### Input data
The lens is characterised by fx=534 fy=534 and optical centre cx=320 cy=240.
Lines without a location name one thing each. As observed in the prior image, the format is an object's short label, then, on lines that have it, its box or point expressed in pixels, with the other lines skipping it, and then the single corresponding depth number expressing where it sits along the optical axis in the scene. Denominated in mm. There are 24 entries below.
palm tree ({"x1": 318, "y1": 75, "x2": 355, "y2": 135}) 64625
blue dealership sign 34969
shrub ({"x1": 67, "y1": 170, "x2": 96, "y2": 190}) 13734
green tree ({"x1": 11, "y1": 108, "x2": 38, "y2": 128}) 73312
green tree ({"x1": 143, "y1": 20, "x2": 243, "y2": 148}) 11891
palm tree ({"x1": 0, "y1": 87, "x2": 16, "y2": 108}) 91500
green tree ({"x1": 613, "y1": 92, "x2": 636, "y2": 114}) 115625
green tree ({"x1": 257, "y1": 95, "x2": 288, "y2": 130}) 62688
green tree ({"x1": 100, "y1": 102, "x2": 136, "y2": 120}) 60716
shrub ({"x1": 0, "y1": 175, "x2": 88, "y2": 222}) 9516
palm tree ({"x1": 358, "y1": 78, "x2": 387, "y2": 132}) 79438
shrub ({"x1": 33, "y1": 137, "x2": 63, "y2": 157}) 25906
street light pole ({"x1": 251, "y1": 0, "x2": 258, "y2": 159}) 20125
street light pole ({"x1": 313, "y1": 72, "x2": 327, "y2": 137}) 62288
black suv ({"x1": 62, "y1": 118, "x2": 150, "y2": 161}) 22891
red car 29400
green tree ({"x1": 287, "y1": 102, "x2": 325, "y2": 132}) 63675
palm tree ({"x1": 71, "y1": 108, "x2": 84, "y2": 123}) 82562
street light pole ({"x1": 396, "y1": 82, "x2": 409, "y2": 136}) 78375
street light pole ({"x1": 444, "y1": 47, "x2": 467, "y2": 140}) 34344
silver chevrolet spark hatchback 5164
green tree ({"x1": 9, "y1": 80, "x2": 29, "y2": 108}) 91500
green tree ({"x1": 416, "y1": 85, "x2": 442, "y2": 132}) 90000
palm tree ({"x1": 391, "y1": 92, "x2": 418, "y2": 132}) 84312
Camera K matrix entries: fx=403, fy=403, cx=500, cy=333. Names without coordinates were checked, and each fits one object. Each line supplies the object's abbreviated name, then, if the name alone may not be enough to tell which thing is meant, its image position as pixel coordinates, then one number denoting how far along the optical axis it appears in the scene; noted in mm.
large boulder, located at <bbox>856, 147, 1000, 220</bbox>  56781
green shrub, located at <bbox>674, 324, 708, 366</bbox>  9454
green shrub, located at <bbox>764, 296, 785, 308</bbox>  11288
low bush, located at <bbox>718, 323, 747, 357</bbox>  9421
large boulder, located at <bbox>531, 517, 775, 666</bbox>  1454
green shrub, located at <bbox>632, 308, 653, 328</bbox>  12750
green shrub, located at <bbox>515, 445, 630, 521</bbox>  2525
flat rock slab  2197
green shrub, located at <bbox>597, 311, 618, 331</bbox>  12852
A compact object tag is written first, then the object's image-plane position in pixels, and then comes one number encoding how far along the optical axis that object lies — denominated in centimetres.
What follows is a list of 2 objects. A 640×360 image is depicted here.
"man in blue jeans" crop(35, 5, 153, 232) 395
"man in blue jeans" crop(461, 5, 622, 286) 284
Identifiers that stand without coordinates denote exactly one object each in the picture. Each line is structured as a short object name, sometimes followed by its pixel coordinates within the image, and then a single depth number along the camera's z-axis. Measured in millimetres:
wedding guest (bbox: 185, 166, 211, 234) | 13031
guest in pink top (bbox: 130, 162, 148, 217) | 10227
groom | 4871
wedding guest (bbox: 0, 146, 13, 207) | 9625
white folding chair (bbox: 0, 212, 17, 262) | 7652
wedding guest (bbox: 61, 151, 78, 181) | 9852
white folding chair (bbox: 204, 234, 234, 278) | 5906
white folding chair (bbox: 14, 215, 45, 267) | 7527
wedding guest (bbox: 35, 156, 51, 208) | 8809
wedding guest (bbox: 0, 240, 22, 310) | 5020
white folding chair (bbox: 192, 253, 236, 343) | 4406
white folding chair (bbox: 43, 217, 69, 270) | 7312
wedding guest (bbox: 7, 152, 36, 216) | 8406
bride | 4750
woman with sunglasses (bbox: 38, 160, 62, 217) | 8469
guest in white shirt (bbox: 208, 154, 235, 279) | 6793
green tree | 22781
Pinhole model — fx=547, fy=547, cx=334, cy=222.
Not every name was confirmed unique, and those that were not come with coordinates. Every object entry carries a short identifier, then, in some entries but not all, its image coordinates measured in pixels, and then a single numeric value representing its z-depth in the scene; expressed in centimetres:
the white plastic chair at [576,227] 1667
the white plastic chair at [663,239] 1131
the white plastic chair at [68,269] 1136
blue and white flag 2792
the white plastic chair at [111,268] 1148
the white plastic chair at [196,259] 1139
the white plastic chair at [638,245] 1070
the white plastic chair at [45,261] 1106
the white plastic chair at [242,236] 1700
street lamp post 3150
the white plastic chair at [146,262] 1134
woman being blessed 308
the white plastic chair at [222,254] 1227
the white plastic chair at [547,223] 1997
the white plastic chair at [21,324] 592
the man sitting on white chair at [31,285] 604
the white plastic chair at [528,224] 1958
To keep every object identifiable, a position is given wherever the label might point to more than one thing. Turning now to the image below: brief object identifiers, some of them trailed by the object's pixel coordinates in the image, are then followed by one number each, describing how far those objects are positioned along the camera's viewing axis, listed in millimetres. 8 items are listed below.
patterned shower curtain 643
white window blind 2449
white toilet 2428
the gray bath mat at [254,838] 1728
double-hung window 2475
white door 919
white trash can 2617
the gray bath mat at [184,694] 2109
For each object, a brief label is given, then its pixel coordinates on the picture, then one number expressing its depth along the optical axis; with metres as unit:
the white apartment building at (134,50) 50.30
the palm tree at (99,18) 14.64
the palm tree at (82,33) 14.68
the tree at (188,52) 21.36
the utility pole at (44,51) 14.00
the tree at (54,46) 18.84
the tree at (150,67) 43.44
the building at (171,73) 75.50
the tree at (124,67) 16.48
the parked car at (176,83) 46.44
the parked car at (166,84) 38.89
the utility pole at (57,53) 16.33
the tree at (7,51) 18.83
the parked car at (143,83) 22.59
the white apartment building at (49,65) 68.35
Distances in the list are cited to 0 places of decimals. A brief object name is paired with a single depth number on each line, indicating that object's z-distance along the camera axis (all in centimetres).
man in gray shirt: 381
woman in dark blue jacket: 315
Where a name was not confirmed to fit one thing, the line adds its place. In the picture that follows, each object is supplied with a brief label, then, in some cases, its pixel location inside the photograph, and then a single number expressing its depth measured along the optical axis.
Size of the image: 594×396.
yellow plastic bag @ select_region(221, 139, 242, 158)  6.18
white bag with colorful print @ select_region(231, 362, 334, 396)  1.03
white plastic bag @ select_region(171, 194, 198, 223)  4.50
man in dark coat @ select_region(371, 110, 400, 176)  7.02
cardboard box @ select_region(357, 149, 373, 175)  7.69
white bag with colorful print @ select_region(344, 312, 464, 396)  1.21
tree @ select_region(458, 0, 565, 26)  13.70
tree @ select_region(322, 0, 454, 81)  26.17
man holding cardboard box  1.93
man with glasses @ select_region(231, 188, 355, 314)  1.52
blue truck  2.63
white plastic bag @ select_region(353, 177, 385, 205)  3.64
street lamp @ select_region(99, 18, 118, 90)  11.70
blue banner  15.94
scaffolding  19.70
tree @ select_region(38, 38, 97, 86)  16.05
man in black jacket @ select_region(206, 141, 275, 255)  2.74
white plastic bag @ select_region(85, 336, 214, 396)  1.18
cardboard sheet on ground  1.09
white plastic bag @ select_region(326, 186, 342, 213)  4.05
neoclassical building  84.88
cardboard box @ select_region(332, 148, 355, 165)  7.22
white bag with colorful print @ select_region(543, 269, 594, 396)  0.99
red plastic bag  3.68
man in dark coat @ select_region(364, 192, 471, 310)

### Task details
Copy out every line of the data that includes "below".

### Response area
Lines without a location name one thing each. As observed in the prior image, the format is an object's short label, then, on lines that have it, its box or point expressed in pixels, with the other lines skipping it, and then the single corresponding depth number expressing where it sits along the optical axis in the scene. Denominated in mm. There are 24 entries below.
To keep every object identifiable, a position is given wherever the label might point to more than one thing. Turning now to the image below: brief object identifiers, some of them trailed by the object's pixel coordinates in the image, are then followed by one number each, describing how far those objects are positioned along the camera's viewing axis, listed in millimetres. 8 items are listed below.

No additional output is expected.